= Average earnings index (horse racing) =

Average earnings index (AEI) is a popular statistic used in North American Thoroughbred horse breeding. It is used to put the earnings of a breeding animal's progeny into proper perspective.

==Method==
The average earnings index measures the earning power of a stallion or mare's offspring by comparing the average earnings of a given horse's progeny with all other runners of the same age that raced in the same country in a given period of time. The average is stated as a value of 1.00. The AEI is calculated for each year a horse has offspring racing and can be averaged for all years that horse has had first generation descendants on the track.

The AEI can be used for additional comparisons, such as the composite AEI of a sire or damsire based on all of his progeny.
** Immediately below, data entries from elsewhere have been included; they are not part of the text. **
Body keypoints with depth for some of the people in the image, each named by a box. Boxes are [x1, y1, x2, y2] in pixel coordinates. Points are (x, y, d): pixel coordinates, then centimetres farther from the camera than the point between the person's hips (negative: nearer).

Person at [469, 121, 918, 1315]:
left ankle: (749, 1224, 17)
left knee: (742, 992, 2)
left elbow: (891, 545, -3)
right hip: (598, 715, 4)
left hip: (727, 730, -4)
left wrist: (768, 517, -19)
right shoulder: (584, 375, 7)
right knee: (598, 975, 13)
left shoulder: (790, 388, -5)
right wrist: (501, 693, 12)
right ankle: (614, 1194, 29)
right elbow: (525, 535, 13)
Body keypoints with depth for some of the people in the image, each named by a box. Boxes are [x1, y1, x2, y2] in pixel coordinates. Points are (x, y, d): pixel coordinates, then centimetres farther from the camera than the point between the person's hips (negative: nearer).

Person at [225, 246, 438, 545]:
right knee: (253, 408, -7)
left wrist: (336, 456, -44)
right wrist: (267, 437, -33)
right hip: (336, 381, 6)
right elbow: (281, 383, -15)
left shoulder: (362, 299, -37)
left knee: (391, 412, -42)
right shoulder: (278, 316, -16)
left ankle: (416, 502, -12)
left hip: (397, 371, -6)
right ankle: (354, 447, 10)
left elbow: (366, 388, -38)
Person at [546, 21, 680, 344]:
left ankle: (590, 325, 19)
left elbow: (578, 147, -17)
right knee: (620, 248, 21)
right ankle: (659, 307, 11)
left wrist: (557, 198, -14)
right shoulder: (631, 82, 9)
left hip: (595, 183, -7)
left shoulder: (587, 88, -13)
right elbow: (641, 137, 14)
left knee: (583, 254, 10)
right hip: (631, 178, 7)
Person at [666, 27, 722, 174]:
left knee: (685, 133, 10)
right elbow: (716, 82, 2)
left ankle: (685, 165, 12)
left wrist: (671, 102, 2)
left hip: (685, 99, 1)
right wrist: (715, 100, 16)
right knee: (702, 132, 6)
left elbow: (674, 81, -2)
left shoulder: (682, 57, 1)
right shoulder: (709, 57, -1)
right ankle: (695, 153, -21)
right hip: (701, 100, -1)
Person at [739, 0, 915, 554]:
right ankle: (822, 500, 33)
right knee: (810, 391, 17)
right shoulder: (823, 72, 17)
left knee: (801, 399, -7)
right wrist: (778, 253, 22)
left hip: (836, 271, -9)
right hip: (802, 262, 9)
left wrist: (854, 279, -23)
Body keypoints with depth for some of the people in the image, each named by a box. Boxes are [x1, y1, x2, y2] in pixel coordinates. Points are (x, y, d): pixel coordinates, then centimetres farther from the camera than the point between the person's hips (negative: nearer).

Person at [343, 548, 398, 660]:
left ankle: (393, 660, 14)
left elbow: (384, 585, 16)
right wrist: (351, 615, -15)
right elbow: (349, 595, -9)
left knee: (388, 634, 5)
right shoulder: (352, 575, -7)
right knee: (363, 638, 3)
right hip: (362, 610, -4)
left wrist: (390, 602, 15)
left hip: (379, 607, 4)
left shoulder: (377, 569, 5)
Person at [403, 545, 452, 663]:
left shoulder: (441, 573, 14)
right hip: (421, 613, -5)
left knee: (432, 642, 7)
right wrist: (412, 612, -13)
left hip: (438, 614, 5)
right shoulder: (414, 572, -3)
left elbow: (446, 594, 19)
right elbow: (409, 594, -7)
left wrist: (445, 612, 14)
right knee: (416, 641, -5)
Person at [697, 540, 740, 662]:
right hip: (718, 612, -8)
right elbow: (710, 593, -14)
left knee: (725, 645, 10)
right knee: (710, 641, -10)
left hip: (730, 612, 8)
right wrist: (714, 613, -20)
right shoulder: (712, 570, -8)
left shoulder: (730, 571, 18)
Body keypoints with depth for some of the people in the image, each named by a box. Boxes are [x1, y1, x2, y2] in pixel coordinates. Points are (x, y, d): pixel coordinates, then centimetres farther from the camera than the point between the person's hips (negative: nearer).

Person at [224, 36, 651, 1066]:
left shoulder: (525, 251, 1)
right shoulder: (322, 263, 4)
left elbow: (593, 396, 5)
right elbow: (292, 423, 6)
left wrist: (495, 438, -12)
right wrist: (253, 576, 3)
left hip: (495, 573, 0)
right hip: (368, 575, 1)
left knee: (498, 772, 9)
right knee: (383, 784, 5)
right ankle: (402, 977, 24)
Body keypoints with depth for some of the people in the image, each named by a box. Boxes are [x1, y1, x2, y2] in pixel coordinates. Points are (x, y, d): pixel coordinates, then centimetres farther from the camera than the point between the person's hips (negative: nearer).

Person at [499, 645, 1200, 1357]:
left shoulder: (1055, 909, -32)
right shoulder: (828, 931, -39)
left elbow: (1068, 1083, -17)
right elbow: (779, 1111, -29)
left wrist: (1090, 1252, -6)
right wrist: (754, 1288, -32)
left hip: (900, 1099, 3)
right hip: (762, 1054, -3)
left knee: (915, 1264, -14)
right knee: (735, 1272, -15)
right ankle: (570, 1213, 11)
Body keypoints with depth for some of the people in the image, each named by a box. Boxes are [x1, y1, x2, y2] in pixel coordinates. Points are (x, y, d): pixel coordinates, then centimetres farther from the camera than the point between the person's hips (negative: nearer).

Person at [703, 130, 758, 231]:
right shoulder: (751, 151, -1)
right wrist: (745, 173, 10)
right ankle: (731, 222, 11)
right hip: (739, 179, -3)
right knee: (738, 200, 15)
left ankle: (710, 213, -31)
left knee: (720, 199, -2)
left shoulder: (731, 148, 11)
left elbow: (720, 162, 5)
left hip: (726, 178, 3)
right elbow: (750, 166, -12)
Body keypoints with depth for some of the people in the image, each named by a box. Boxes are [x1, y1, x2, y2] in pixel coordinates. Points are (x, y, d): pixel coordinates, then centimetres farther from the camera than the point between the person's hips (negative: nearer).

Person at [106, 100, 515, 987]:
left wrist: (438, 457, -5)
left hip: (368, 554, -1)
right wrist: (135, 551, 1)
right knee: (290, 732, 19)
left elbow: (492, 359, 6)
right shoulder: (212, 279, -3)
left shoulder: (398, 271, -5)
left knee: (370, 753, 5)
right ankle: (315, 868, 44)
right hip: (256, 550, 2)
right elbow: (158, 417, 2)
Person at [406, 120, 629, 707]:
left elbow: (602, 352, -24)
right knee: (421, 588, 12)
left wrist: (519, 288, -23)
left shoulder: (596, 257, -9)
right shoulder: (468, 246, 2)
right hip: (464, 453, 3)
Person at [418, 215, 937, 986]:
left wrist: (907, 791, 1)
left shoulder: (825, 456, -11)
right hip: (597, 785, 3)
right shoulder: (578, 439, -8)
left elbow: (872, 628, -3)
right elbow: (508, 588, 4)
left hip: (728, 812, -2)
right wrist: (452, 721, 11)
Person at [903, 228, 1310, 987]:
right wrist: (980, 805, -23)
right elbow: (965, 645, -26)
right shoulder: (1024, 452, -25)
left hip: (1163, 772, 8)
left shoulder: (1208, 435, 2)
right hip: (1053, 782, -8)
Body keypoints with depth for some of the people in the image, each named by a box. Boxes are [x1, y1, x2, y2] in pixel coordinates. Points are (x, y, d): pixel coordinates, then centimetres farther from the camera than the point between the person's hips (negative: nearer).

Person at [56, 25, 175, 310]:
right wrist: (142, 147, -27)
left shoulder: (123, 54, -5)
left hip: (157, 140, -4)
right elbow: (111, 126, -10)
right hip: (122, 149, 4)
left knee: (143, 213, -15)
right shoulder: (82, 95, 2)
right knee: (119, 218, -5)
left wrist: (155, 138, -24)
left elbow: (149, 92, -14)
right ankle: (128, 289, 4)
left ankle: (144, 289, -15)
Another way it is used is to compare stallions from one generation to the next, because it compensates for the changing value of currency over time.

==Development==
The AEI was developed in 1948 by Joe Estes of The Blood-Horse magazine. It originally could only be used to calculate numbers for sires and, beginning in the 1950s, broodmare sires. It was only with the addition of computer power beginning in the 1970s and 1980s that a full analysis of mares could be added to the equations and determine the AEI for various crosses.

==Criticism==
Although considered by some an industry standard, the AEI is criticized as easily skewed by the influence of a single exceptional horse in a given year and favors horses that throw "durable types" of horses that have multiple starts in a given year, including at lower-level races.

==Examples==
A stallion's career AEI can be found by looking up the pedigree of any of their offspring in The Jockey Club's online pedigree database, equineline.com. The AEI figures for various leading American sires are:
- Bold Ruler (leading sire from 1963 to 1969 and 1973) – 7.86
- Nasrullah (1955, 1956, 1959, 1960) – 5.81
- Alydar (1990) – 5.11
- Nijinsky – 4.49
- Bull Lea (1947-9, 1952–3) – 4.37
- Northern Dancer (1971, 1977) – 4.11
- Danzig (1991-3) – 3.93
- Mr. Prospector (1987-8) – 3.91
- Storm Cat (1999, 2000) – 2.95
- Halo (1983, 1989) - 2.91
- A.P. Indy (2003, 2006) – 2.88

As noted above, a stallion's career AEI can be found by looking up the pedigree of any of their offspring in The Jockey Club's online pedigree database, equineline.com. Sunday Silence's career AEI, according to the Jockey Club's online pedigree database (which includes all career earnings throughout the entire world), equineline.com, is 2.55. Sunday Silence's career AEI, according to Racing Post, is 2.15. However Racing Post warns details of horses trained outside GB and Ireland may be incomplete.